Outcomes Research in Review

Dual vs Triple Therapy Following ACS or PCI in Patients with Atrial Fibrillation

Lopes RD, Heizer G, Aronson R, et al; AUGUSTUS investigators. Antithrombotic therapy after acute coronary syndrome or PCI in atrial fibrillation. N Engl J Med. 2019;380:1509-1524.



Study Overview

Objective. To compare the benefit of apixaban with a vitamin K antagonist and compare aspirin with placebo in patients with atrial fibrillation who had acute coronary syndrome or underwent percutaneous coronary intervention (PCI) and were planning to take a P2Y12 inhibitor.

Design. Multicenter, international, open-label, prospective randomized controlled trial with a 2-by-2 factorial design.
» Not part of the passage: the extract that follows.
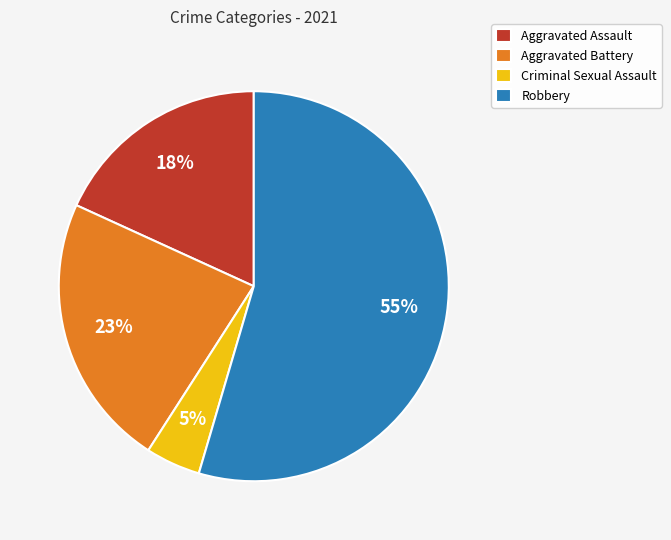

To the nearest percent, what is the difference between the largest and smallest slice percentages?

50%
Setting and participants. 4614 patients who had an acute coronary syndrome or had undergone PCI and were planning to take a P2Y12 inhibitor.

Intervention. Patients were assigned by means of an interactive voice-response system to receive apixaban or a vitamin K antagonist and to receive aspirin or matching placebo for 6 months.

Main outcome measures. The primary outcome was major or clinically relevant nonmajor bleeding. Secondary outcomes included death or hospitalization and a composite of ischemic events.

Main results. At 6 months, major or clinically relevant nonmajor bleeding had occurred in 10.5% of the patients receiving apixaban, as compared to 14.7% of those receiving a vitamin K antagonist (hazard ratio [HR], 0.69; 95% confidence interval [CI], 0.58-0.81, P < 0.001 for both noninferiority and superiority), and in 16.1% of the patients receiving aspirin, as compared with 9.0% of those receiving placebo (HR 1.89; 95% CI, 1.59-2.24; P < 0.001). Patients in the apixaban group had a lower incidence of death or hospitalization than those in the vitamin K antagonist group (23.5% versus 27.4%; HR 0.83; 95% CI, 0.74-0.93; P = 0.002) and similar incidence of ischemic events.

Conclusion. Among patients with atrial fibrillation and recent acute coronary syndrome or PCI treated with a P2Y12 inhibitor, an antithrombotic regimen that included apixaban without aspirin resulted in less bleeding and fewer hospitalizations without significant differences in the incidence of ischemic events than the regimens that included a vitamin K antagonist, aspirin, or both.